For better or for worse, this year’s holiday season won't look like any that we've experienced before; the ongoing COVID-19 pandemic has public health authorities discouraging holiday travel, and many of the people I know are planning small “podsgivings” and mini-celebrations with friends instead of full-on family affairs. I hope to spend Christmas with my mom and stepdad after isolating and getting tested, but I’m fully prepared for the possibility that that simply won't be possible.

This year, I'm grateful merely to be physically healthy and employed when so many Americans are not, but I still often find myself succumbing to the loneliness and anxiety that so many ED sufferers experienced in isolation this spring. If I have to give up my joyful, jam-packed holiday rituals, though, maybe I can also part with the binge-eating spirals that they often lead to; if Thanksgiving isn’t going to look the same this year, is it possible that my disordered food intake doesn’t have to either?

“Holidays may trigger eating disordered behaviors and disordered eating due to the set of stressors that the holidays present; relationship stress, travel, finances, and holiday fatigue are the usual culprits,” explains psychotherapist and addiction specialist Cecille Ahrens. No, I won’t get to stream Lifetime rom-coms with my aunt or watch my cousins open presents this year, but I also won't have to deal with jam-packed holiday flights or “well-meaning” comments about my weight from family friends at potlucks. As much as I wish things were normal, maybe the absence of those stressors could help me chart a relationship with the holiday season that is defined by genuine connection (even if it's over Zoom), rather than escapism through food.

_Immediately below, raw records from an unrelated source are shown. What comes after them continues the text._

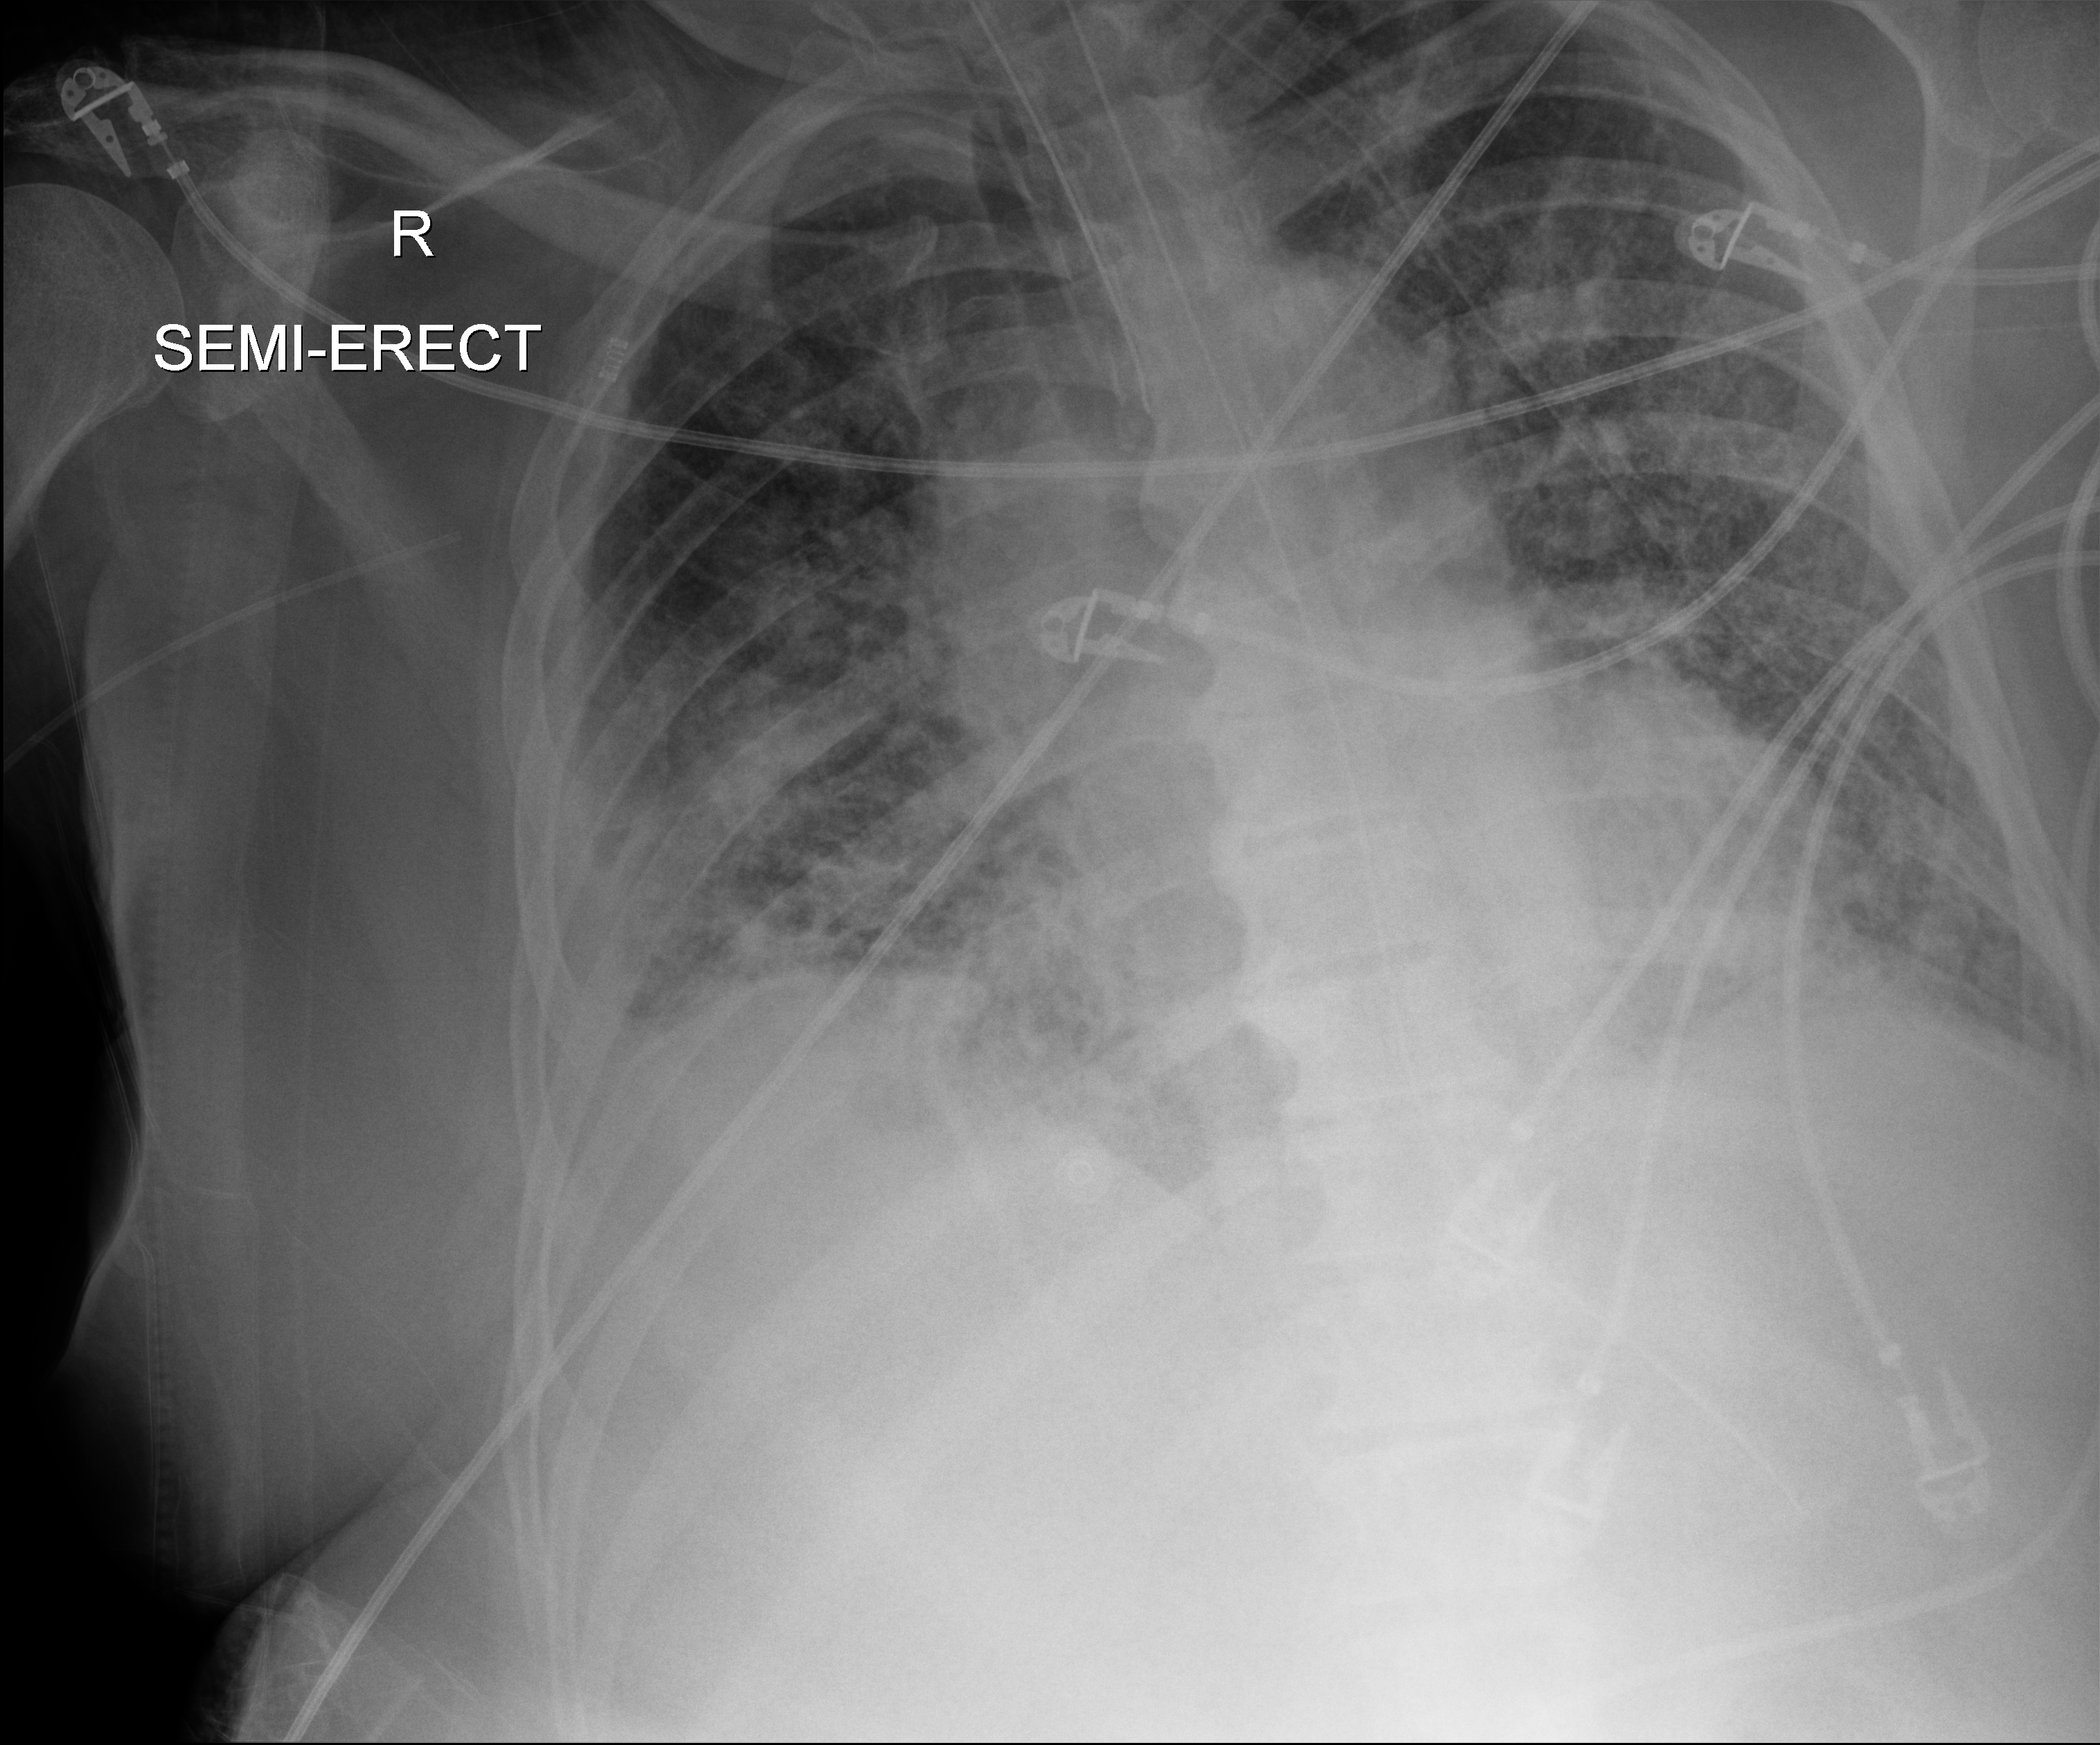
Portable chest radiograph. Male patient hospitalised with COVID-19, age 60–74 years.
Hospital-stay facts (about this admission, not read from this image; timing relative to this image not recorded):
- admitted to intensive care during this hospital stay: yes
- smoking status (admission record): former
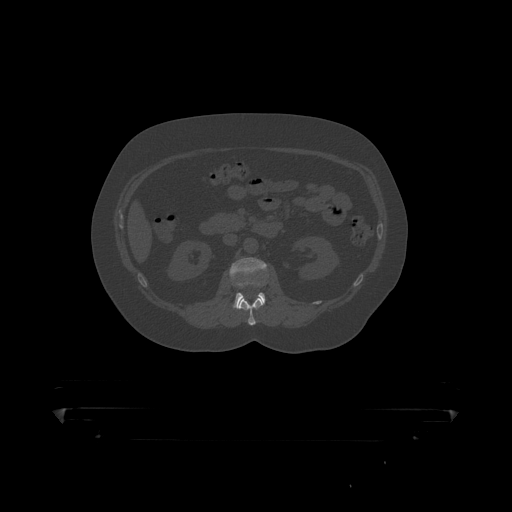
CT including the spine, one axial slice; slice 131 of 390 in the series (ordered by position); reconstruction kernel STANDARD; bone window (W 1800 / L 400 HU); 1.25 mm slice thickness; 512 × 512 image matrix, field of view 650 × 650 mm. Male patient, age 60 years. Case-level facts recorded for this patient, not image findings: primary cancer: prostate.
Structures marked on this image (semi-automatic segmentation, software-assisted and operator-edited):
- L1 vertebra: bounding box [x1, y1, x2, y2] px = [239, 299, 264, 319]
- L2 vertebra: [230, 257, 267, 310]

Of course, I don’t want to be overly optimistic about my ability to get through this year’s holiday season without ED triggers. “The 2020 holiday season could be hard on many of us because of the rules and limitations that the pandemic has brought,” cautions Ahrens. “Feelings of sadness, anxiety, anger, powerlessness and hopelessness can be so overwhelming that it can make those who suffer from an eating disorder turn to ‘known’ coping strategies and self-regulation skills.”

As of now, I’m hopeful that I can keep what I love about this pared-down holiday season—rom-coms instead of football on Thanksgiving, a Secret Santa exchange with my roommates, a snowy walk through the neighborhood on Christmas morning—without succumbing to the food-as-coping-mechanism framework that has often defined this time of year for me. If my disordered eating does flare up around this uniquely isolated holiday, though, I’ll try not to beat myself up over it; instead, I’ll do my best to meet myself with the love and compassion I know I deserve.